### Metin bölümü:
Kitapçığı yırttım ve daha önce arkadaşımın kitapçığına yaptığı şeyi yapamadığım için kendime lanet okuyarak yaktım. O zamandan sonra her gün dua eden dindar bir Müslüman oldum. Ne var ki, kitapçığı ne zaman hatırlasam ve yüreğimin durumunu düşünsem huzurum kaçıyordu. 

Her akşam Kuran’ı okuduğumda tekrar ettiğim ‘İsa’ adını nasıl unutabilirdim! Kuran’da ve diğer Müslüman kitaplarında İsa’yla ilgili bir çalışma yapmaya karar verdim. Fazla Arapça bilmiyordum ama bir arkadaşımın – Yusuf Mawlawi – yardımıyla çalışmalarıma devam ettim. Yusuf, evimizin yakınlarındaki bir Arapça okulunda bir öğretmen ve ailemizin yakın bir arkadaşıydı. İsa’nın hem Kuran hem de Hadis’te çok önemli bir yeri olduğunu öğrendim. Bana öyle geliyordu ki, Kuran’da İsa benim peygamberimden daha büyük bir öneme sahipti. Kısa bir süre içinde hem öğretmen hem de ailem İsa hakkında daha fazla öğrenme isteğimden kuşku duymaya başladılar. Yumuşak bir şekilde daha fazla Muhammed’e odaklanmamı söylemediler. Yine de İsa’nın eşsiz doğumu ve harika işlerinden söz eden Kuran ayetlerini merak etmeye devam ettim.

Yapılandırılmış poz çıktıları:
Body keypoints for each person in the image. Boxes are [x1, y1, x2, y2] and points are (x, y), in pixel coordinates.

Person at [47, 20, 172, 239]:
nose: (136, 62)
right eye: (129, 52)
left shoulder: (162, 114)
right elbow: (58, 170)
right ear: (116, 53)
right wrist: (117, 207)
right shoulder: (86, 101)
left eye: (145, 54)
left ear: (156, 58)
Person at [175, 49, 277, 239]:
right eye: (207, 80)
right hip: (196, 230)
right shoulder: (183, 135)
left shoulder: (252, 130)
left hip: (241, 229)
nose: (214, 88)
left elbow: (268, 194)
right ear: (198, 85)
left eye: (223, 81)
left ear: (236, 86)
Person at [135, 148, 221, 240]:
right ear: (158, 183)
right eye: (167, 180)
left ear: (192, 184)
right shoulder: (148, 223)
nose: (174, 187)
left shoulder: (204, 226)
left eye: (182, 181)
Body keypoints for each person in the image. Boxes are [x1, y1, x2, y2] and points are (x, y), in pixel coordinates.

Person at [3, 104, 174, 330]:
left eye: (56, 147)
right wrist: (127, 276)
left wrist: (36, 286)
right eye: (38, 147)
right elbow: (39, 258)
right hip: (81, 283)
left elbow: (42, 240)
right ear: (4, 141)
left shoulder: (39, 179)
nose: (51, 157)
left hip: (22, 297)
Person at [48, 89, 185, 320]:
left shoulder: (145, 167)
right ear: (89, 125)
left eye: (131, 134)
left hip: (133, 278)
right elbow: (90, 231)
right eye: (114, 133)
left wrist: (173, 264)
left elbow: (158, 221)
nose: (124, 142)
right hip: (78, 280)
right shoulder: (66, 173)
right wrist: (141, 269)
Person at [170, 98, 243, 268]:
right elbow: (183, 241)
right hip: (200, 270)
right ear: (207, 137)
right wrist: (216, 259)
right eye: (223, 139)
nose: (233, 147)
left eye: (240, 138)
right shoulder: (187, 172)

==

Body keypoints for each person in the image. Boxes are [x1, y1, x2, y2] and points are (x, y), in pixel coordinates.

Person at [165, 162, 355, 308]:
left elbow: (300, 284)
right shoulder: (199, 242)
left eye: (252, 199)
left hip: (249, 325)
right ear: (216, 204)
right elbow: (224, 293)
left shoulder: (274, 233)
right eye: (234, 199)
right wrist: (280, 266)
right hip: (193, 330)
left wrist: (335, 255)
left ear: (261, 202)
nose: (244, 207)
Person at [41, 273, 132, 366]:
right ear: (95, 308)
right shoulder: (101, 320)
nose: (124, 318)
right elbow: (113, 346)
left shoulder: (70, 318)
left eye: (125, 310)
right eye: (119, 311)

### Verilen görev 1:
İsa'ya dair anlatıya göre şu ifadeler doğru mu: (a) Anlatıcı kitapçığı yırtıp yaktı. (b) Yusuf Mawlawi bir Arapça okulunda öğretmendi. (c) Anlatıcı iyi derecede Arapça biliyordu. Her biri için evet ya da hayır deyin ve karara dayanak olan sözleri anlatıdan aynen aktarın.
### Verilen görev 2:
İsa'ya dair anlatıda adıyla anılan bütün kişileri sıralayın.
### Verilen görev 3:
İsa'ya dair anlatıyı son cümlesinden sonra sürdürün.
Bu işler için listeye gerek yok.

### Yanıt 1:
(a) Evet: "Kitapçığı yırttım ve daha önce arkadaşımın kitapçığına yaptığı şeyi yapamadığım için kendime lanet okuyarak yaktım."
(b) Evet: "Yusuf, evimizin yakınlarındaki bir Arapça okulunda bir öğretmen ve ailemizin yakın bir arkadaşıydı."
(c) Hayır: "Fazla Arapça bilmiyordum"

### Yanıt 2:
İsa, Yusuf Mawlawi, Muhammed

### Yanıt 3:
“Melekler demişlerdi ki: Ey Meryem! Allah sana kendisinden bir Kelime'yi müjdeliyor. Adı Meryem oğlu İsa'dır. Mesih’tir; dünyada da, ahrette de itibarlı ve Allah'ın kendisine yakın kıldıklarındandır.” (Al-i İmran 3:45)

“Allah o zaman şöyle diyecek: "Ey Meryem oğlu İsa! Sana ve annene (verdiğim) nimetimi hatırla! Hani seni mukaddes ruh (Cebrail) ile desteklemiştim; (bu sayede) sen beşikte iken de yetişkin çağında da insanlarla konuşuyordun.” (Maide 5:110)

“Meryem: Rabbim! Dedi, bana bir erkek eli değmediği halde nasıl çocuğum olur? Allah şöyle buyurdu: İşte böyledir, Allah dilediğini yaratır. Bir işe hükmedince ona sadece "Ol!" der; o da oluverir.” (Al-i İmran 3:47)

“(Melekler, Meryem'e hitaben İsa hakkında sözlerine devam ettiler:) Allah ona yazmayı, hikmeti, Tevrat'ı, İncil'i öğretecek.” (Al-i İmran 3:48)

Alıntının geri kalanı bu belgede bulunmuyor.